- What information do we collect about you?
- What types of personal data do we handle?
- How will we use information about you?
- Sharing your information
- Retaining information
- Security of your information
What information do we collect about you?
We only collect and use your information for the lawful purposes of administering the business of NHS England. These purposes include:
- Accounting and Auditing
- Accounts and records
- Advertising, marketing & public relations
- Consultancy and Advisory services
- Crime prevention and prosecution of offenders
- Health administration and services
- Information and databank administration
- Sharing and matching of personal information for national fraud initiative
- Staff administration
What types of personal data do we handle?
We process personal information to enable us to support the provision of healthcare services to patients, maintain our own accounts and records, promote our services, and to support and manage our employees. We also process personal information about health care professionals that deliver services throughout the NHS.
We also use information to support and monitor the health services commissioned in England to enable the delivery of high quality healthcare. This type of information will usually be provided to NHS England in an aggregate or anonymised form, so that we cannot identify an individual.
The types of personal information we use include:
- personal details such as names, addresses, telephone numbers
- family details for example next of kin details
- education, training, mostly frequently of clinicians such as GPs
- employment details, for example for those that work for us either directly or are commissioned by us to provide a service
- financial details, where we provide payment for services or access to funds for individual patients
- services, for example details of the services access or offered by providers
- lifestyle and social circumstances
- visual images, personal appearance and behaviour, for example if CCTV images are used as part of building security
- details held in the patient’s record, where we hold or manage the patient’s record
- responses to surveys, where individuals have responded to surveys about healthcare issues
We also process sensitive classes of information that may include:
- racial and ethnic origin
- offences (including alleged offences), criminal proceedings, outcomes and sentences
- trade union membership
- religious or similar beliefs
- employment tribunal applications, complaints, accidents, and incident details
This information will generally relate to our staff, covered by the Privacy Notice for Staff, or for those health care professionals we manage.

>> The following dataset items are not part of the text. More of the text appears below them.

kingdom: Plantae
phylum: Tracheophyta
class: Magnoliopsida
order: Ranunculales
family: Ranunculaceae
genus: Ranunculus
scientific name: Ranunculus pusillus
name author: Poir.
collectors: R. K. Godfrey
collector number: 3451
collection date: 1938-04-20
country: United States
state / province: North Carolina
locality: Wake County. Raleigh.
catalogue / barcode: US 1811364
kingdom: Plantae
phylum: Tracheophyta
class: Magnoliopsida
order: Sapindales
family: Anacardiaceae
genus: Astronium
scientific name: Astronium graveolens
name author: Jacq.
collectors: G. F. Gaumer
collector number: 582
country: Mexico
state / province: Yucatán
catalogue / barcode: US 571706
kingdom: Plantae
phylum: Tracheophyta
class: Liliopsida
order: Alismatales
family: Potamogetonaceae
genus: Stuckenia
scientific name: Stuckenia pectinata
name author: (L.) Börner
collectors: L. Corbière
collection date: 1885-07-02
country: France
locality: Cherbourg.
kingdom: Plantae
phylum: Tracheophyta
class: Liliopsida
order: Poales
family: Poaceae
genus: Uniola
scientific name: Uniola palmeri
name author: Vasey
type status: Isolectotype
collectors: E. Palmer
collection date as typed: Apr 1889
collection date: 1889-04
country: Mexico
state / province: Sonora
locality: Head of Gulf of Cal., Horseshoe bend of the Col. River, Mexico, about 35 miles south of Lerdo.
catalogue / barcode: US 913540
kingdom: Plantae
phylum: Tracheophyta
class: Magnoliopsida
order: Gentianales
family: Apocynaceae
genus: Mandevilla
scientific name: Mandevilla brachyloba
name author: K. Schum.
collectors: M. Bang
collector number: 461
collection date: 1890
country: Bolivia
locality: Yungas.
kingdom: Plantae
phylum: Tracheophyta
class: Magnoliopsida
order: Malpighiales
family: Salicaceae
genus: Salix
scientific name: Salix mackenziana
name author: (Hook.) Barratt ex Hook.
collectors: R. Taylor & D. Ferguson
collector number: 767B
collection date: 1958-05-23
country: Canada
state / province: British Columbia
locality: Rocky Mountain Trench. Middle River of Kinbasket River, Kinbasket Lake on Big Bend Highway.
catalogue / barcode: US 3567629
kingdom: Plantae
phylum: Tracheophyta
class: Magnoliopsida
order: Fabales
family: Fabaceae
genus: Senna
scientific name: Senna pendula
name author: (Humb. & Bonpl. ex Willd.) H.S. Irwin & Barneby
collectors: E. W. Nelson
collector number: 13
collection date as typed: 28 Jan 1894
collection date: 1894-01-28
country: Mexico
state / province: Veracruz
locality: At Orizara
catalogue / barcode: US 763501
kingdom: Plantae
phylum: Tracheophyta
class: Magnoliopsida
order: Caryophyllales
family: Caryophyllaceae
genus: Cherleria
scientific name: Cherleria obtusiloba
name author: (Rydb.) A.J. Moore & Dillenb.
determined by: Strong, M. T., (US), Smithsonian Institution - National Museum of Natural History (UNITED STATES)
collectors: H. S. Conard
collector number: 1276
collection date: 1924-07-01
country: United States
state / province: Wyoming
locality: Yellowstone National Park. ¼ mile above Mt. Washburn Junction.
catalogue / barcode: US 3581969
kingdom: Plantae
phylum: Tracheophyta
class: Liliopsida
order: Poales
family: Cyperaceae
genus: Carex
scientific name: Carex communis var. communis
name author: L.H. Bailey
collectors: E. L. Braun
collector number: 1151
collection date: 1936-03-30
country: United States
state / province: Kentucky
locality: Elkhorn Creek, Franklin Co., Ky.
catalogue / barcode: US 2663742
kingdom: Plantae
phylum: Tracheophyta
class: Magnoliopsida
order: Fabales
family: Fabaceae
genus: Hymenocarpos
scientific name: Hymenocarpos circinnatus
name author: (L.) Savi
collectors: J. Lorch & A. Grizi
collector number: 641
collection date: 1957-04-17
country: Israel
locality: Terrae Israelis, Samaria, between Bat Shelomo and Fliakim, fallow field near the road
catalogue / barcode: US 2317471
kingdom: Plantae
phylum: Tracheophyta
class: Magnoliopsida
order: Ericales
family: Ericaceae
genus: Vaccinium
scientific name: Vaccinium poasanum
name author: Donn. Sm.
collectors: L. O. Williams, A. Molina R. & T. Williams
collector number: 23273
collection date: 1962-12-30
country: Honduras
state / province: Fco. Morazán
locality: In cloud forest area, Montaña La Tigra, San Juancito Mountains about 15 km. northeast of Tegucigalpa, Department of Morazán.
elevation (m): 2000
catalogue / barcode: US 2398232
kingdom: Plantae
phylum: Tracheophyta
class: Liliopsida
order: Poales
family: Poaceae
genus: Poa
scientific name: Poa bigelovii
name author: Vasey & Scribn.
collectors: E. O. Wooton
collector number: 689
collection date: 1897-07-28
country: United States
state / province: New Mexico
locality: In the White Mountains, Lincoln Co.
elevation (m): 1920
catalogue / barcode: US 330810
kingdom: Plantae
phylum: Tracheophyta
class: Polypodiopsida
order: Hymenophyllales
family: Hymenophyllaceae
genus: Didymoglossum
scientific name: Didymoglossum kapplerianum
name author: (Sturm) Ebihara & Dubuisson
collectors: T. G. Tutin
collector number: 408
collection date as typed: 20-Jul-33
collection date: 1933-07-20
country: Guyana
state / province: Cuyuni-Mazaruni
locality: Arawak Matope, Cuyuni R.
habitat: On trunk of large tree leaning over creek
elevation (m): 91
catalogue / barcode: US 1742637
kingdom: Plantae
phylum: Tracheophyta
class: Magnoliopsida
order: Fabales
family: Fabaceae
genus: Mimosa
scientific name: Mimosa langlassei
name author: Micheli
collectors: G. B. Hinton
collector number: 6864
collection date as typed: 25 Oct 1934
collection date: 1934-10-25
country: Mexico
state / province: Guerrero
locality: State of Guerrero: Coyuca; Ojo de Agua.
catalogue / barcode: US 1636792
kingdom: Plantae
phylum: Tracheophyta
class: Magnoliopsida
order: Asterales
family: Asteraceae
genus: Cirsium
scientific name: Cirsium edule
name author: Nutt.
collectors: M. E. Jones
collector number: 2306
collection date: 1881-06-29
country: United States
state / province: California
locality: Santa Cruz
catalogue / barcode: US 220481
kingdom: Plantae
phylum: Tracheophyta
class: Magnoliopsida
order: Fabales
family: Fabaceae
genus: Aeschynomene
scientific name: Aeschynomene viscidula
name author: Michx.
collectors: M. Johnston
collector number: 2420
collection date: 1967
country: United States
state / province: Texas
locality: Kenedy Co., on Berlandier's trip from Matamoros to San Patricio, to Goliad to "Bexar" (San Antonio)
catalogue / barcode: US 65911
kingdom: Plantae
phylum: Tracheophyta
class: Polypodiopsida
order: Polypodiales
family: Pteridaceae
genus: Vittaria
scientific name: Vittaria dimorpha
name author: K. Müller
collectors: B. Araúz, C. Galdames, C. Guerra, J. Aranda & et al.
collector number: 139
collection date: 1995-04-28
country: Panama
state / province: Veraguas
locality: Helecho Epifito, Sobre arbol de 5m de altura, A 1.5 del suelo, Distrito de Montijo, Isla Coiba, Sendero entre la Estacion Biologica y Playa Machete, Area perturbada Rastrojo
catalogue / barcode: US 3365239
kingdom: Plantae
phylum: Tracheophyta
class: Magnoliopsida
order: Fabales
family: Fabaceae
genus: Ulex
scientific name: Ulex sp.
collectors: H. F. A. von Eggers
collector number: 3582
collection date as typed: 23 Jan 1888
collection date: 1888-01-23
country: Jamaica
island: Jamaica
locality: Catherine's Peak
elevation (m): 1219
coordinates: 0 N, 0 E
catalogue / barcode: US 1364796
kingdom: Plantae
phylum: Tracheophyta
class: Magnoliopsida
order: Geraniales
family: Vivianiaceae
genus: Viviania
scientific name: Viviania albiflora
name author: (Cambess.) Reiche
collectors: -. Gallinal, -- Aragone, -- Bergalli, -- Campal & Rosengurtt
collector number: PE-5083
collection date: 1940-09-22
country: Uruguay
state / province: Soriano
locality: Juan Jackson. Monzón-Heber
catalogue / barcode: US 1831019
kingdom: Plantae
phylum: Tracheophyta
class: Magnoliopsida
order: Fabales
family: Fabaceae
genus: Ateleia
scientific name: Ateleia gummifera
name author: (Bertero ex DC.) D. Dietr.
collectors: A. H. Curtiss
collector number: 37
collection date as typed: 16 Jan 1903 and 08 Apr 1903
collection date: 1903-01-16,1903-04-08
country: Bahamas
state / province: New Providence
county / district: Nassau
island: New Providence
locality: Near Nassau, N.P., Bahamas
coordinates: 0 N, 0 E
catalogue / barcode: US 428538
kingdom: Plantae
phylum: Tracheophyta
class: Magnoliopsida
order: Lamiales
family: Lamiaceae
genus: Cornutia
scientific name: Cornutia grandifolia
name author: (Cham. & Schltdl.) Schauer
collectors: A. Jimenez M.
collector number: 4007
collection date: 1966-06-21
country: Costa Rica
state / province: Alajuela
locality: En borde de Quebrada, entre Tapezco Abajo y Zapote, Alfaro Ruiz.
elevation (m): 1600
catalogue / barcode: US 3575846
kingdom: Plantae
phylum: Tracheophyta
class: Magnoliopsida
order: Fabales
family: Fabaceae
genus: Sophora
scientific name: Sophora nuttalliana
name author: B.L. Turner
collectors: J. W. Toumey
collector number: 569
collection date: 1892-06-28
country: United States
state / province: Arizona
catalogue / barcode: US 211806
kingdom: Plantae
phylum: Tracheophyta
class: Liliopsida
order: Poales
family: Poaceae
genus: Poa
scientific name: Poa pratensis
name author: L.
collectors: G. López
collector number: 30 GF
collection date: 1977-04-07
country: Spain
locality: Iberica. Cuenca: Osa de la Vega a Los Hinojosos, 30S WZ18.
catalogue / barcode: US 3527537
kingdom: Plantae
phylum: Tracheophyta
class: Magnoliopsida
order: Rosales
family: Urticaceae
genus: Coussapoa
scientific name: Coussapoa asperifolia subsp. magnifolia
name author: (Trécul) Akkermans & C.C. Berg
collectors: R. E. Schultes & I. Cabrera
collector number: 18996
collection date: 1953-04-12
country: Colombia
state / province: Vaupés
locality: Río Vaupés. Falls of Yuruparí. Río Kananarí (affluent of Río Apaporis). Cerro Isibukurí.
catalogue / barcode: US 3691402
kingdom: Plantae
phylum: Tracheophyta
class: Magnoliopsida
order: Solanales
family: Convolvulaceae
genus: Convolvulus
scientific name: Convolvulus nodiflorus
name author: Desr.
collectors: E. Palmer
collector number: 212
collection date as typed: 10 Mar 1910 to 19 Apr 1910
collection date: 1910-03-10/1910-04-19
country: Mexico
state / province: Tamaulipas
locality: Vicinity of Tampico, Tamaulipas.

In terms of patient information, information may include:
- physical or mental health details
- sexual life
How will we use information about you?
Your information is used to run and improve the NHS in England. It may be used to:
- Check and report on how effective NHS England and the services it commissions has been
- Ensure that money is used properly to pay for the services it provides
- Investigate complaints, legal claims or important incidents
- Make sure that NHS England gives value for money
- Make sure services are planned to meet patients’ needs in the future
- Review the care given to make sure it is of the highest possible standard
- To manage specialised services that NHS England commissions
- To improve the efficiency of healthcare services, by sharing information with other organisations (sometimes non-NHS) for a specific, justified purpose and approved by NHS England’s Caldicott Guardian.
We may keep your information in written form or on a computer. Whenever possible all information that identifies you will be removed.
NHAIS: Fair processing notice
NHS England are Data Controllers for the NHAIS system. This system holds personal details of all patients registered with GP in England and Wales. There are also links to similar systems in Scotland, IoM, and Northern Ireland.
The information held in these systems is primarily used for healthcare purposes, but may also be used for other non-healthcare related purposes, and shared with other statutory bodies/organisations to enable them to fulfil their statutory obligations.
The information will only be shared with other organisations where there is a statutory obligation to do so, or with the agreement of NHS England’s Caldicott Guardian.
For more information, please contact NHS England’s Corporate Information Governance Team: firstname.lastname@example.org
Sharing your information
There are a number of reasons why we share information. This can be due to:
- Our obligations to comply with current legislation
- Our duty to comply with a Court Order
- You have consented to disclosure
NHS England is responsible for protecting the public funds it manages. To do this we may use the information we hold about you to detect and prevent crime or fraud. We may also share this information with other bodies that inspect and manage public funds.
We will only retain information for as long as necessary. Records are maintained in line with the NHS England retention schedule which determines the length of time records should be kept.
Everyone working for the NHS is subject to the common law duty of confidentiality. Information provided in confidence will only be used for the purposes advised and consented to by the service user, unless it is required or permitted by the law.